══ Data provided

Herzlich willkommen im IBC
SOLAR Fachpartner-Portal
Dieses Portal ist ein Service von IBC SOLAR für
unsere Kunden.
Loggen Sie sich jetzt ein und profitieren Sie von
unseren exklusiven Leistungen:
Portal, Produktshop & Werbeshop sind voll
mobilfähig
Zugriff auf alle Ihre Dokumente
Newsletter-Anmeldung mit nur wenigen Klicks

════

Output must be limited to the lines beginning with the one that contains "SOLAR Fachpartner-Portal" and ending with the last line of the entries, reproduced exactly.

SOLAR Fachpartner-Portal
Dieses Portal ist ein Service von IBC SOLAR für
unsere Kunden.
Loggen Sie sich jetzt ein und profitieren Sie von
unseren exklusiven Leistungen:
Portal, Produktshop & Werbeshop sind voll
mobilfähig
Zugriff auf alle Ihre Dokumente
Newsletter-Anmeldung mit nur wenigen Klicks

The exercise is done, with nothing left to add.